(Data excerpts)
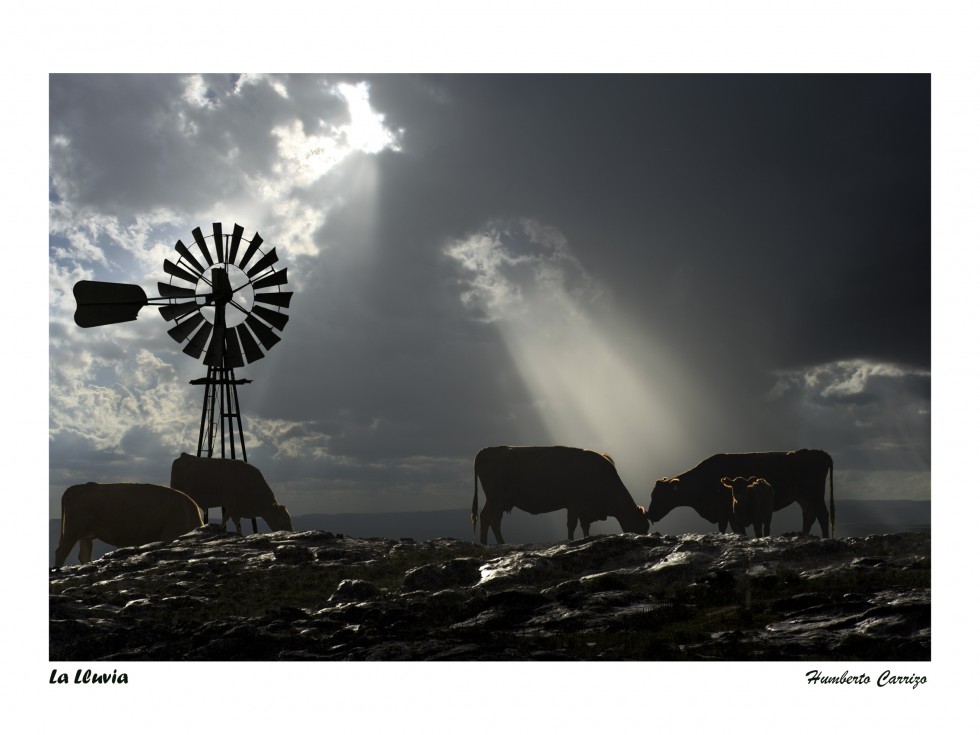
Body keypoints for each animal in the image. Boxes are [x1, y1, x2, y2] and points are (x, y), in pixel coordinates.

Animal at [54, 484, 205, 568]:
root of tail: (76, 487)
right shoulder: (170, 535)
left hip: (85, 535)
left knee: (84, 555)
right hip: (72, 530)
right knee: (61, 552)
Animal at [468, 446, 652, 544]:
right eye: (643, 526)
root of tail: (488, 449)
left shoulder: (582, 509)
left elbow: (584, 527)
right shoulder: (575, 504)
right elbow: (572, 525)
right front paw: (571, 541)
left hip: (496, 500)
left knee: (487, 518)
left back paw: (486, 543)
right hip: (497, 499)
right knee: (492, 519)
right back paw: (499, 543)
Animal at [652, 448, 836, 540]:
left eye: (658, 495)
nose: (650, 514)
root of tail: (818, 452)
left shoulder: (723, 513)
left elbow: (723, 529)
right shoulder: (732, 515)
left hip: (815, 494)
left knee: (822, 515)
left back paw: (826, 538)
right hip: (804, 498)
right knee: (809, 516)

==

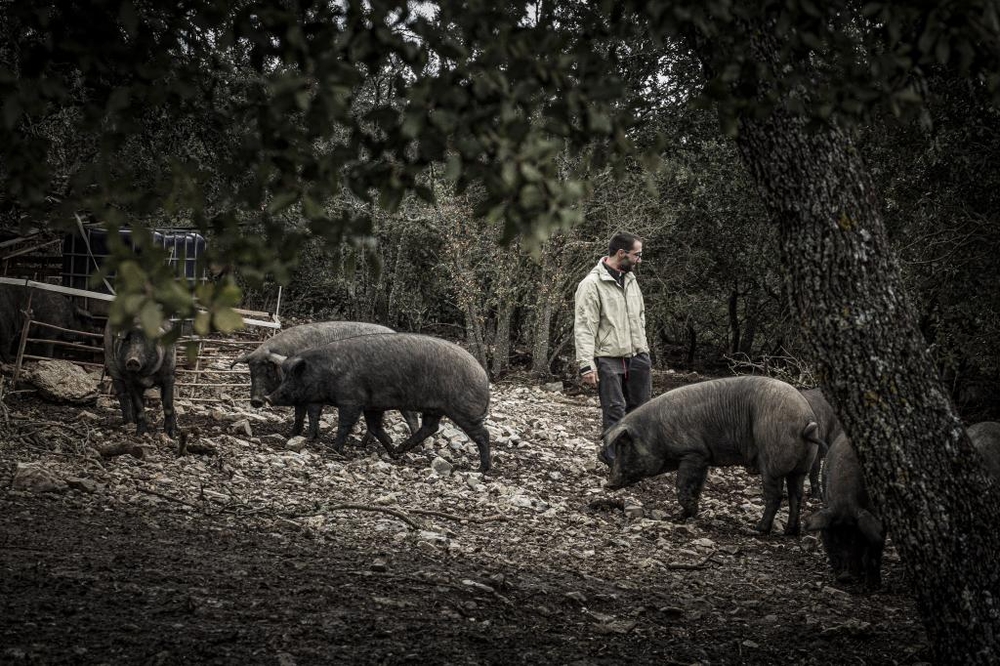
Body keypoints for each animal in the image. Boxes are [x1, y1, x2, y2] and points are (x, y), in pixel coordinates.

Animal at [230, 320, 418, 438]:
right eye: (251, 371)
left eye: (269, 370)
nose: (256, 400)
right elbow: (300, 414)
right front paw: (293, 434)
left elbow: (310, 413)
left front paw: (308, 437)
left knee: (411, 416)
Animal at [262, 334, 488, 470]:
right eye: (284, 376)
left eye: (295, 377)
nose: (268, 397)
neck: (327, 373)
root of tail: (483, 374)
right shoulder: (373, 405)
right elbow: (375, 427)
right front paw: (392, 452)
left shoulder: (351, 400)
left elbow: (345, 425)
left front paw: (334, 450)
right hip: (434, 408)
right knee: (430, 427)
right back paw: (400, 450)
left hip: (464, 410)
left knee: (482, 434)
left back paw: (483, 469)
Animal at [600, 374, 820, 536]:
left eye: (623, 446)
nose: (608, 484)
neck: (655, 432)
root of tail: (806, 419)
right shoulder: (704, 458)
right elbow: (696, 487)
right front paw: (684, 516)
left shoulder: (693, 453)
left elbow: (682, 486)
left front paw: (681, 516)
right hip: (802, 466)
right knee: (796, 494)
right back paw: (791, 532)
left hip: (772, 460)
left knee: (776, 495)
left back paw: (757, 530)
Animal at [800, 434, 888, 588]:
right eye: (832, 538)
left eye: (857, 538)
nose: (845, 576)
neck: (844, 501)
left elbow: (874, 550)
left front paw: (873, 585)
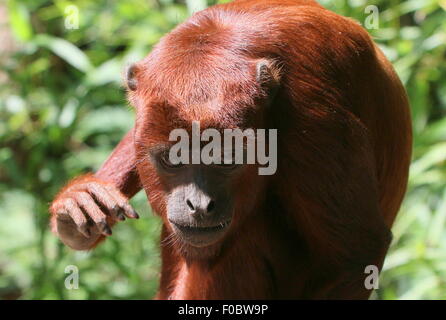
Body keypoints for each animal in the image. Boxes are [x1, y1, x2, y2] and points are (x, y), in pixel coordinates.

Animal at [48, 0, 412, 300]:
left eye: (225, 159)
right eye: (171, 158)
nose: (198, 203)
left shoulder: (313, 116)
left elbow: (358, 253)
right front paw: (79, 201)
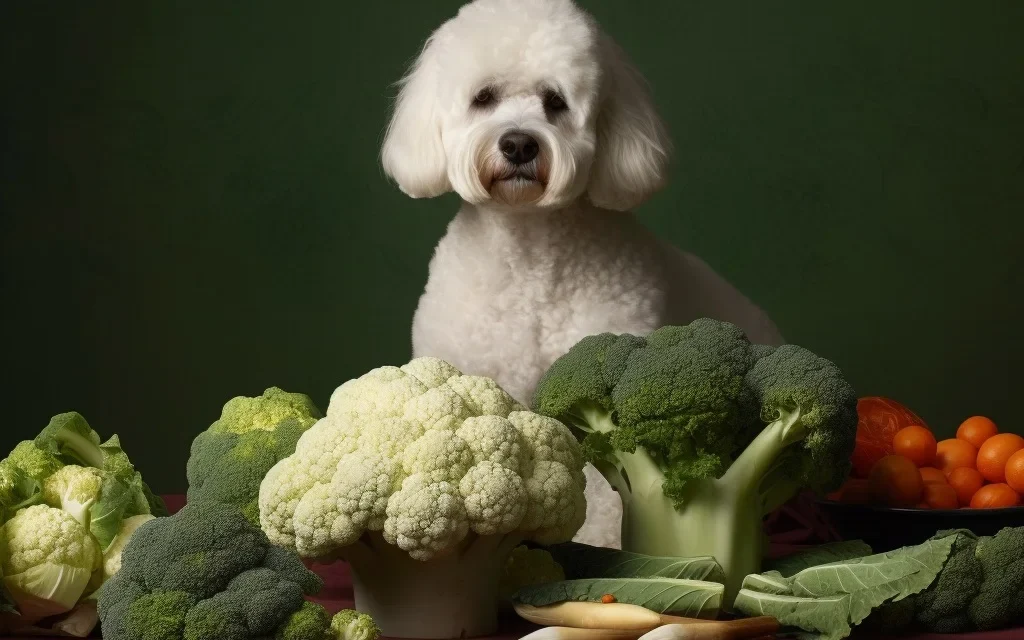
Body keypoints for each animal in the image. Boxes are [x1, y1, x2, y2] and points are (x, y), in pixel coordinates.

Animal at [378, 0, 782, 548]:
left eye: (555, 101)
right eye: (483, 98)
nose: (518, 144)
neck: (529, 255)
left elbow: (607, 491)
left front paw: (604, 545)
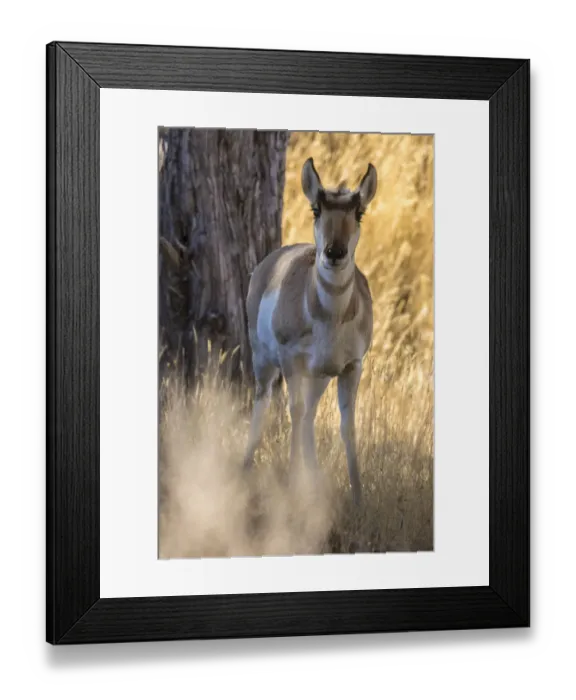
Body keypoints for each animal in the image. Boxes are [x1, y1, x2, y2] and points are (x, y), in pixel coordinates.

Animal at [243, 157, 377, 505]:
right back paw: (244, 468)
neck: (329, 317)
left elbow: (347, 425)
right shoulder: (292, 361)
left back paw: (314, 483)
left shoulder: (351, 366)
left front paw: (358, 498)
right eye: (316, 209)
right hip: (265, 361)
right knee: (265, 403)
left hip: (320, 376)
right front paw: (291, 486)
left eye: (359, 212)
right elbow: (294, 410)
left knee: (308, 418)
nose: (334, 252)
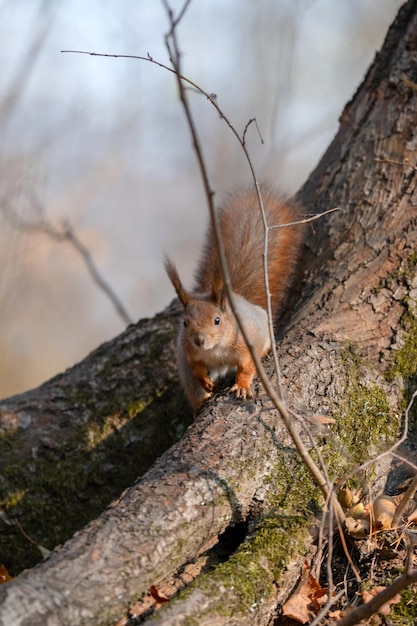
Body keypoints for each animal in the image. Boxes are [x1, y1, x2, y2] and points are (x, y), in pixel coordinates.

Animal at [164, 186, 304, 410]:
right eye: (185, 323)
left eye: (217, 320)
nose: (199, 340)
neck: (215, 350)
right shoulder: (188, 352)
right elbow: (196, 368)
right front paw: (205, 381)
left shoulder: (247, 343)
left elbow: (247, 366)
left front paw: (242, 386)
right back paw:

==

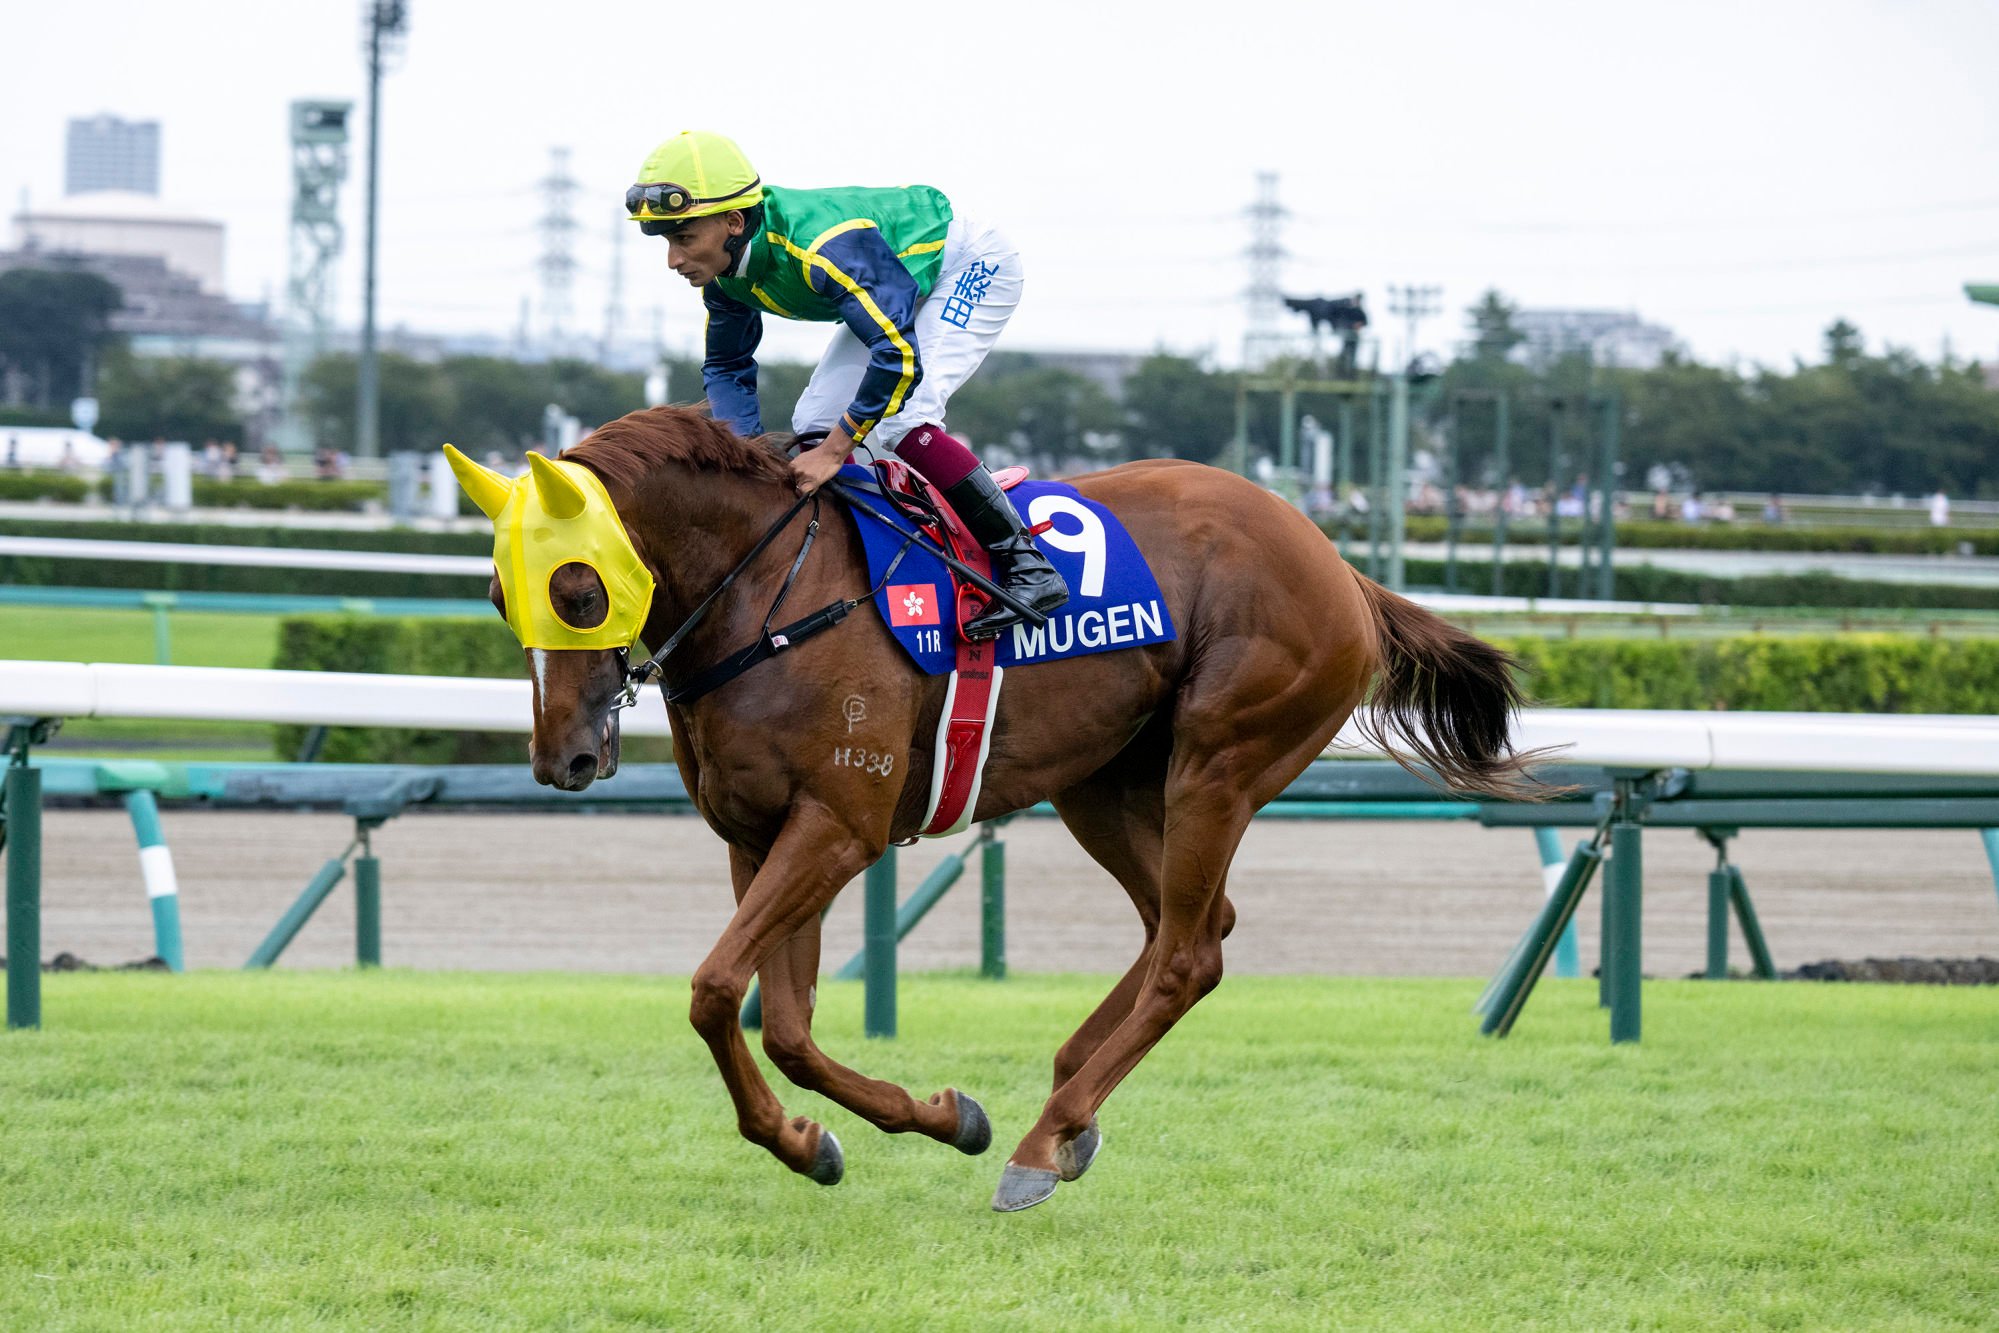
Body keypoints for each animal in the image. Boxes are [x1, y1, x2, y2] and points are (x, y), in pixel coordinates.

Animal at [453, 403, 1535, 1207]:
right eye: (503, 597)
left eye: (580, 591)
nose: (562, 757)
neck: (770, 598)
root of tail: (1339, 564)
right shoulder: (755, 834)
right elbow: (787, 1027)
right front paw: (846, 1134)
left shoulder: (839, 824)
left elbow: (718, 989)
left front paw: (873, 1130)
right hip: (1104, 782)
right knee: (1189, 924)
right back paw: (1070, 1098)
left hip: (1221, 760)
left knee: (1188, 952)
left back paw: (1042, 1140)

Action item:
Each line above that contains the word "tail" must be copied.

Output of the task:
root of tail: (76, 487)
root of tail: (488, 449)
root of tail: (818, 452)
root of tail: (483, 374)
root of tail: (806, 419)
root of tail: (1339, 564)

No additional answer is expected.